Problem description = When you reach the line with "Live streaming isn't" in the listing below, transcribe it and each line after it up to and including the line with "Don't miss the", exactly and with nothing else.

......

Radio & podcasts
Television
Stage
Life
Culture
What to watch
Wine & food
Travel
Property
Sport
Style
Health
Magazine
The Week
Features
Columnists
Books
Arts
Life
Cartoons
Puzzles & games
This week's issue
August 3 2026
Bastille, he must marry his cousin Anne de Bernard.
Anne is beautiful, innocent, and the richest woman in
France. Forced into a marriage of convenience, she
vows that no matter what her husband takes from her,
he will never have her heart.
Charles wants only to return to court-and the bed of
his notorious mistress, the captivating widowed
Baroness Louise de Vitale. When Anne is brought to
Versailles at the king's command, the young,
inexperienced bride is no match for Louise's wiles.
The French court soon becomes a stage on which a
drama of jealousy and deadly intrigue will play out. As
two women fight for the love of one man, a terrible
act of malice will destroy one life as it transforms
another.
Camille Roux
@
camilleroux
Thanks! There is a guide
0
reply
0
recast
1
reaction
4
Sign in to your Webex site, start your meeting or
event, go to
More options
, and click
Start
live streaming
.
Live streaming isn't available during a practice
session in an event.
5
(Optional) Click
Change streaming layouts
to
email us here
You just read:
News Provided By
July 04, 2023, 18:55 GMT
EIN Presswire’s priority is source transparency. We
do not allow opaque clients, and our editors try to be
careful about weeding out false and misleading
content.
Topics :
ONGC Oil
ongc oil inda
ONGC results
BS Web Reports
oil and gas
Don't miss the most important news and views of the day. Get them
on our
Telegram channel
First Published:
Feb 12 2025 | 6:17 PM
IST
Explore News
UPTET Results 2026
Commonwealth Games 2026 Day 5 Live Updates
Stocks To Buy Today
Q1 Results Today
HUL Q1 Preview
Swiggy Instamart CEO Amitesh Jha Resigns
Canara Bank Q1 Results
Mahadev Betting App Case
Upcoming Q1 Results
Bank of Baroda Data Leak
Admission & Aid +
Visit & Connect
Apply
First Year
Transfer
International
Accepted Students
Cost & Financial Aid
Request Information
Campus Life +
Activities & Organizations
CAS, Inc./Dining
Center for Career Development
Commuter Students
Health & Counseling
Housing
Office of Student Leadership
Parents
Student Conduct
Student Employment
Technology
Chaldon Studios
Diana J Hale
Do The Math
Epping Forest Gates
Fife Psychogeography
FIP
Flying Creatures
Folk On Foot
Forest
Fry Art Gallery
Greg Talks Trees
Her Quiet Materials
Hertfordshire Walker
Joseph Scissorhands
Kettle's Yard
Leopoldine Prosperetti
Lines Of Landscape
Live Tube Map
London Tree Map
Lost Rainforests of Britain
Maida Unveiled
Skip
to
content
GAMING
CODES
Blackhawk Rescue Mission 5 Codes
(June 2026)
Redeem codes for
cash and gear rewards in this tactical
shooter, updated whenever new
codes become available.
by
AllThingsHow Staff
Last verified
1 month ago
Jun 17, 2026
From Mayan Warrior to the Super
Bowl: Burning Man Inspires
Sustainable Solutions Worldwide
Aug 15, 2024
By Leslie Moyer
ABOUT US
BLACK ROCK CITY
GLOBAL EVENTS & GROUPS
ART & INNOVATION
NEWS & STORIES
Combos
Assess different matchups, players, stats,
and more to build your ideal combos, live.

......

Answer space =
Live streaming isn't available during a practice
session in an event.
5
(Optional) Click
Change streaming layouts
to
email us here
You just read:
News Provided By
July 04, 2023, 18:55 GMT
EIN Presswire’s priority is source transparency. We
do not allow opaque clients, and our editors try to be
careful about weeding out false and misleading
content.
Topics :
ONGC Oil
ongc oil inda
ONGC results
BS Web Reports
oil and gas
Don't miss the most important news and views of the day. Get them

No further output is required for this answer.